As far as the time-and-position sensitive receptors go, how do you improve them? By remembering the first three rules of any skill: practise, practise, practise, as the old saying goes. What happens when you practise (providing you do so with what the experts call ‘relaxed concentration’) is that you ‘groove’ the desired movement into the 660-odd muscle of the body – and the myriad nerves (recalling that the nerves are the brain’s ‘eyes and ears’ in the body) into being able to repeat the task on demand. The most practised movements of the body are the best remembered, and the best performed. When was the last time you thought about how to walk? This is one of the first-learned skills of the body yet one of the most difficult, and one on which many other skills are overlain. The point is that you learned this complex skill so long ago that you’ve forgotten how you learned it, but be assured that it took you years to learn it to the present level of performance. So, the right sort of practise is needed.
Adding strength to the mix
Once you’ve got the swing grooved, the next consideration is power: how far can you drive that ball reliably? The best swings are those that are both consistent and powerful; the iron you choose then determines the distance the ball goes. How do you get more power? Recall your school physics: power equals force times distance over time. Which of these can be most easily altered? The right stretching exercises can increase the ‘distance’ part of the equation: as you become more flexible, you are able to apply your strength (the ‘force’ part) over a greater range of movement. Accordingly, even if your absolute strength levels do not change your power will increase and this will be reflected in longer drives. And if you include a couple of exercises that increase the rotational strength of the trunk into your weekly routine your capacity to generate force will increase as well, adding to the effect.

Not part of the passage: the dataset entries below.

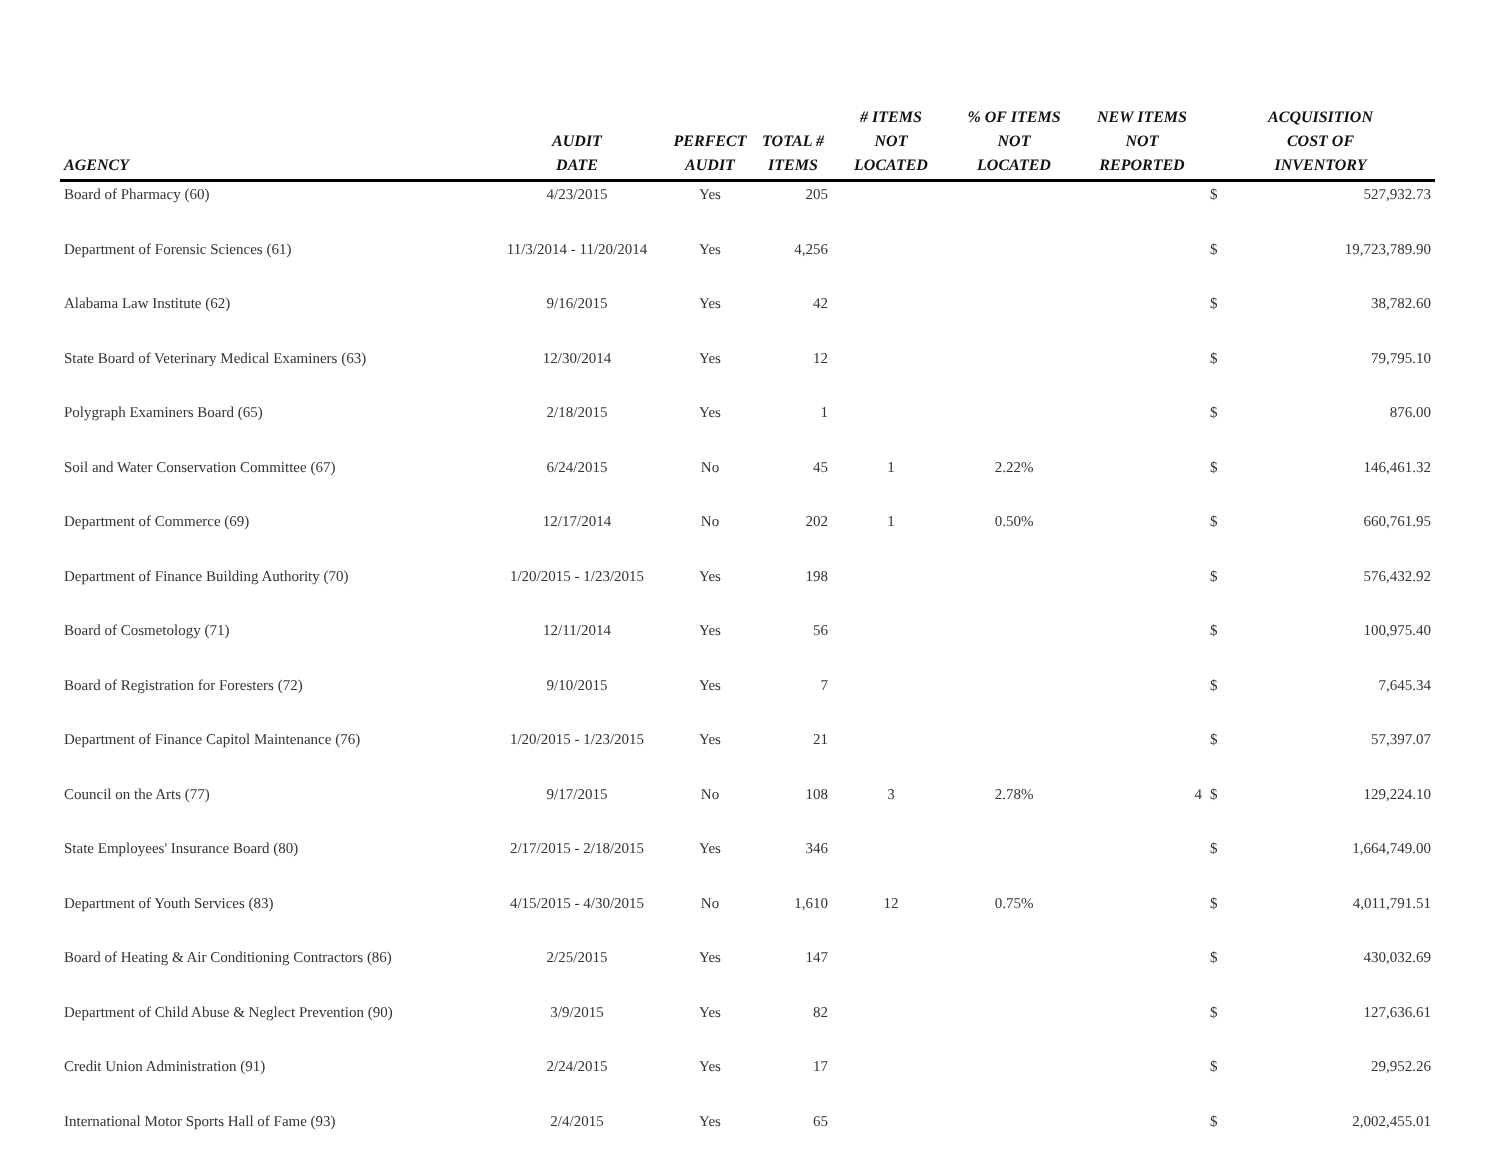| AGENCY | AUDIT DATE | PERFECT AUDIT | TOTAL # ITEMS | # ITEMS NOT LOCATED | % OF ITEMS NOT LOCATED | NEW ITEMS NOT REPORTED | ACQUISITION COST OF INVENTORY | |
| --- | --- | --- | --- | --- | --- | --- | --- | --- |
| Board of Pharmacy (60) | 4/23/2015 | Yes | 205 | | | | $ | 527,932.73 |
| Department of Forensic Sciences (61) | 11/3/2014 - 11/20/2014 | Yes | 4,256 | | | | $ | 19,723,789.90 |
| Alabama Law Institute (62) | 9/16/2015 | Yes | 42 | | | | $ | 38,782.60 |
| State Board of Veterinary Medical Examiners (63) | 12/30/2014 | Yes | 12 | | | | $ | 79,795.10 |
| Polygraph Examiners Board (65) | 2/18/2015 | Yes | 1 | | | | $ | 876.00 |
| Soil and Water Conservation Committee (67) | 6/24/2015 | No | 45 | 1 | 2.22% | | $ | 146,461.32 |
| Department of Commerce (69) | 12/17/2014 | No | 202 | 1 | 0.50% | | $ | 660,761.95 |
| Department of Finance Building Authority (70) | 1/20/2015 - 1/23/2015 | Yes | 198 | | | | $ | 576,432.92 |
| Board of Cosmetology (71) | 12/11/2014 | Yes | 56 | | | | $ | 100,975.40 |
| Board of Registration for Foresters (72) | 9/10/2015 | Yes | 7 | | | | $ | 7,645.34 |
| Department of Finance Capitol Maintenance (76) | 1/20/2015 - 1/23/2015 | Yes | 21 | | | | $ | 57,397.07 |
| Council on the Arts (77) | 9/17/2015 | No | 108 | 3 | 2.78% | 4 | $ | 129,224.10 |
| State Employees' Insurance Board (80) | 2/17/2015 - 2/18/2015 | Yes | 346 | | | | $ | 1,664,749.00 |
| Department of Youth Services (83) | 4/15/2015 - 4/30/2015 | No | 1,610 | 12 | 0.75% | | $ | 4,011,791.51 |
| Board of Heating & Air Conditioning Contractors (86) | 2/25/2015 | Yes | 147 | | | | $ | 430,032.69 |
| Department of Child Abuse & Neglect Prevention (90) | 3/9/2015 | Yes | 82 | | | | $ | 127,636.61 |
| Credit Union Administration (91) | 2/24/2015 | Yes | 17 | | | | $ | 29,952.26 |
| International Motor Sports Hall of Fame (93) | 2/4/2015 | Yes | 65 | | | | $ | 2,002,455.01 |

There are many good exercises that you can do at home and others that require the use of a plate weight, found at any gym. Most strength routines contain only a token exercise for the abdominals but a far better training regimen requires the golfer to spends at least a few weeks working on the trunk muscles: the obliques and transverse abdominals in addition to the familiar rectus abdominis group (the ‘six-pack’ of the body building world), and other critical trunk muscles. After initial conditioning, progress to doing similar moves on an exercise ball: the unstable surface triggers the righting and tilting reflexes of the body and ensures that all the trunk muscles are coordinated in the task. Taken together, the right stretching and strengthening exercises will only require about twenty minutes per week to do, done in two ten minute sessions. If you do this work and spend an additional half hour per week grooving your swing, enhanced performance on the range is a certainty. Get to it!